Theresa May, la premier británica, ha constatado que el marasmo de la salida de la UE es de tal magnitud que ha paralizado su voluntad de reformar un país con fuertes deficiencias estructurales. A su llegada a la residencia oficial de Downing Street en julio de 2016, la primera ministra detectó que el electorado había votado, no tanto contra Bruselas, sino contra un sistema que considera que le ha dado la espalda por décadas.
No en vano, los 17,4 millones que apostaron por abandonar la UE suponen el mayor volumen de votantes en la historia británica y sus motivaciones, inevitablemente, van más allá del descontento con la burocracia comunitaria y la injerencia de Bruselas en cuestiones domésticas. Sin embargo, transcurridos más de dos años de mandato, ninguna de las promesas proclamadas antes de tomar posesión de la residencia oficial se han materializado.
La agenda reformista del Gobierno de May incluye aspectos políticos, como una profundización del modelo federal para dar respuesta a Escocia, Gales e Irlanda del Norte, pero también un refuerzo del modelo democrático para recuperar el espacio con el ciudadano. Pero también económicos, como la reforma del modelo productivo, muy dependiente del sector servicios y el consumo interno, y la necesidad de fomentar la inversión empresarial.
La segunda mujer en ponerse al frente del Ejecutivo británico reconoció la existencia de la "urgente injusticia" que asolaba demasiadas áreas de las islas y anticipó una revolución para atraer de nuevo al corazón de la política a los ciudadanos que se sentían abandonados.
Halo de eficiencia
El desgaste del Brexit, la división que ha generado en su propio partido y los recursos que el proceso en sí demanda de la administración se han encargado de imposibilitar la puesta en marcha de cualquier agenda reformista, más allá de las dudas que el liderazgo de May pueda generar. El ascenso de su candidatura, promovida desde la relativa confianza generada por sus años en la cartera de Interior, se había fundamentado en su aparente perfil como la opción más segura de entre los aspirantes a suceder a David Cameron.
Sin embargo, el halo inicial de eficacia se fue apagando aceleradamente hasta quedar retratada como una mandataria parapetada tras los muros de Downing Street, incapaz de imponer un mínimo de disciplina interna y, aparentemente, sin ideas tanto para el divorcio con Bruselas, como para la reestructuración fundamental que había prometido para Reino Unido.
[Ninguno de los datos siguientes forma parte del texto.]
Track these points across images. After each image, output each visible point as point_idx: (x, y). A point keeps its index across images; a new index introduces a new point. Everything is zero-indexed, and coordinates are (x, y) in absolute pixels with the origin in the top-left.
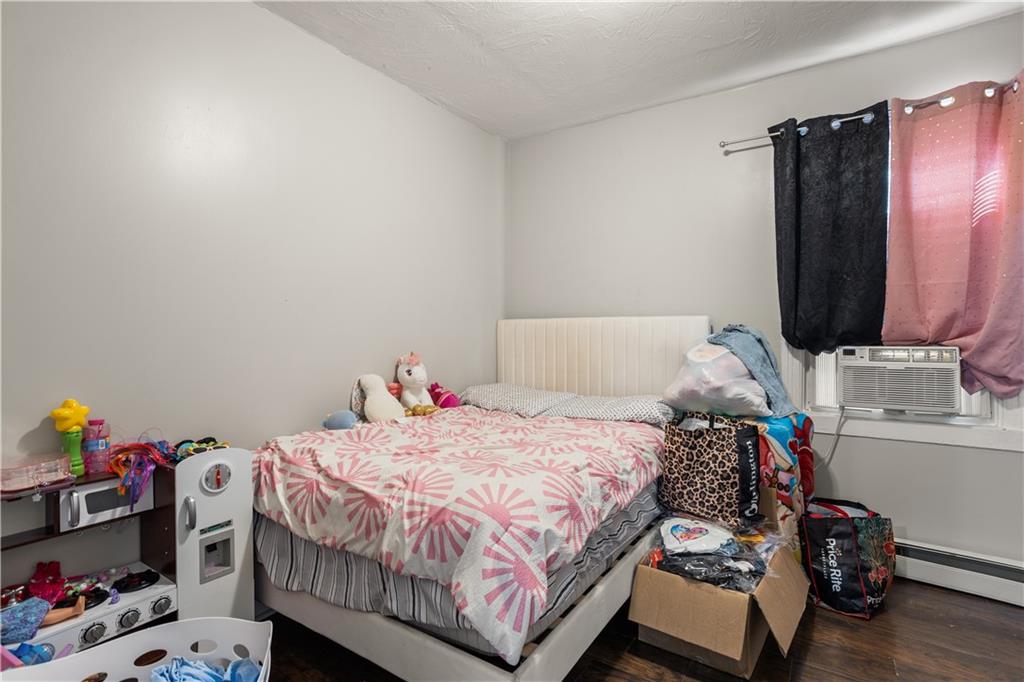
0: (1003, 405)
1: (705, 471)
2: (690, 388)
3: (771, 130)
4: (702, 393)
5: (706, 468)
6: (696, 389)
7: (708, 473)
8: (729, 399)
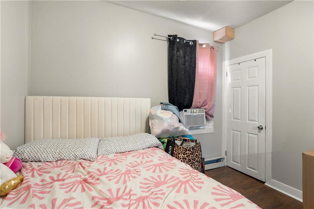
0: (208, 122)
1: (195, 162)
2: (167, 129)
3: (169, 36)
4: (171, 130)
5: (195, 161)
6: (169, 129)
7: (196, 162)
8: (180, 131)
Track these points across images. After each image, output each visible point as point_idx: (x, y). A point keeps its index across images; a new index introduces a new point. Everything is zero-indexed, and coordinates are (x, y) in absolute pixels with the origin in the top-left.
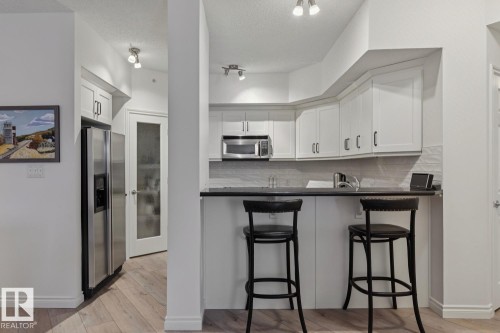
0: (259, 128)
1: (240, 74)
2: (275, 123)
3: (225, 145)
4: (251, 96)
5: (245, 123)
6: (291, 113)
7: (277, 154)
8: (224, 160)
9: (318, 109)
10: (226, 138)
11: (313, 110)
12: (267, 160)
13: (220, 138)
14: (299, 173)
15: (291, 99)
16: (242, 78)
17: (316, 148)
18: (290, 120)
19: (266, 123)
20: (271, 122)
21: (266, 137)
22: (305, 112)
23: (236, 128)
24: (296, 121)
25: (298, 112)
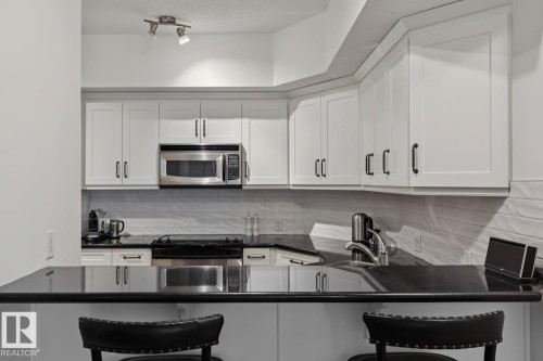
0: (225, 131)
1: (181, 33)
2: (254, 122)
3: (164, 163)
4: (206, 75)
5: (200, 122)
6: (281, 105)
7: (255, 178)
8: (162, 187)
9: (326, 98)
10: (164, 148)
11: (315, 100)
12: (240, 187)
13: (156, 148)
14: (298, 209)
15: (277, 80)
16: (184, 40)
17: (320, 167)
18: (279, 118)
19: (236, 122)
20: (246, 121)
21: (235, 147)
22: (303, 103)
23: (182, 131)
24: (288, 119)
25: (292, 103)
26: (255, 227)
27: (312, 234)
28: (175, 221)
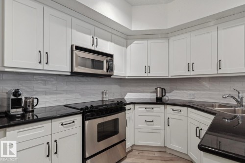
7: (116, 72)
8: (74, 74)
12: (110, 76)
21: (111, 56)
24: (127, 47)
25: (129, 41)
26: (105, 96)
27: (126, 98)
28: (68, 96)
El alcance de la decepción generada por su declive alcanzó lo que parecía la cúspide en las generales anticipadas del 2017: convocadas para apuntalar su mayoría, acabaron dejándola sin hegemonía parlamentaria, rehén de trifulca entre los conservadores en materia de Europa e incapaz de sacar adelante cualquier medida de calado. Como consecuencia, inconscientemente o forzada por las circunstancias, ha fracasado ya en la que era la primera tarea de su mandato: gestionar las motivaciones reales que habían desencadenado el Brexit.
De ahí el riesgo del auge de un nuevo populismo inspirado en la misma dolencia que había alimentado el sentimiento antiUE. Pese a que la autodenominada "mayoría silenciosa" que apoya un segundo referéndum cada vez hace más ruido, la frustración en las áreas que votaron Brexit continúa, como también el filón de explotar el discurso antiélites y antiestablishment que había alimentado el UKIP, hoy extinto en el mapa electoral.